*** RECORDS SHOWN ***

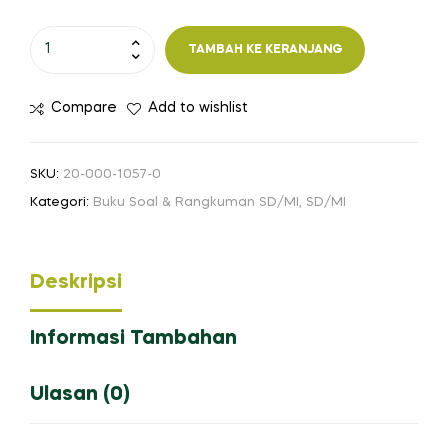
Kuantitas
TAMBAH KE KERANJANG
PASTI
BISA
Compare
Add to wishlist
Merdeka:
Bahasa
Indonesia
SKU:
20-000-1057-0
SD/MI
Kategori:
Buku Soal & Rangkuman SD/MI
,
SD/MI
Kelas
IV
Deskripsi
Informasi Tambahan
Ulasan (0)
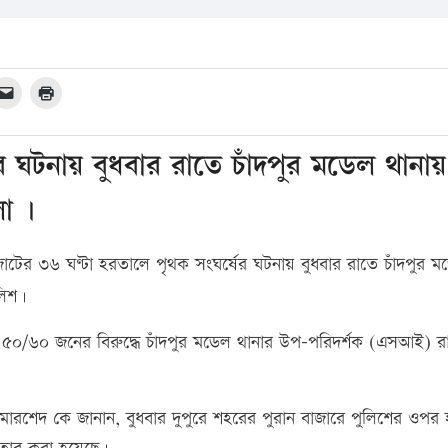
র ঘটনায় বুধবার রাতে চাঁদপুর মডেল থানা
া ।
জোটের ৩৬ ঘণ্টা হরতালে পৃথক সংঘর্ষের ঘটনায় বুধবার রাতে চাঁদপুর ম
লিশ।
য় ৫০/৬০ জনের বিরুদ্ধে চাঁদপুর মডেল থানার উপ-পরিদর্শক (এসআই) র
বুব মোরশেদ কে জানান, বুধবার দুপুরে শহরের পুরান বাজারে পুলিশের ওপর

*** End of RECORDS SHOWN ***

An exact restatement of the entries above is needed; no picture may appear in it.

# WRITTEN SOLUTION
Kuantitas
TAMBAH KE KERANJANG
PASTI
BISA
Compare
Add to wishlist
Merdeka:
Bahasa
Indonesia
SKU:
20-000-1057-0
SD/MI
Kategori:
Buku Soal & Rangkuman SD/MI
,
SD/MI
Kelas
IV
Deskripsi
Informasi Tambahan
Ulasan (0)
র ঘটনায় বুধবার রাতে চাঁদপুর মডেল থানা
া ।
জোটের ৩৬ ঘণ্টা হরতালে পৃথক সংঘর্ষের ঘটনায় বুধবার রাতে চাঁদপুর ম
লিশ।
য় ৫০/৬০ জনের বিরুদ্ধে চাঁদপুর মডেল থানার উপ-পরিদর্শক (এসআই) র
বুব মোরশেদ কে জানান, বুধবার দুপুরে শহরের পুরান বাজারে পুলিশের ওপর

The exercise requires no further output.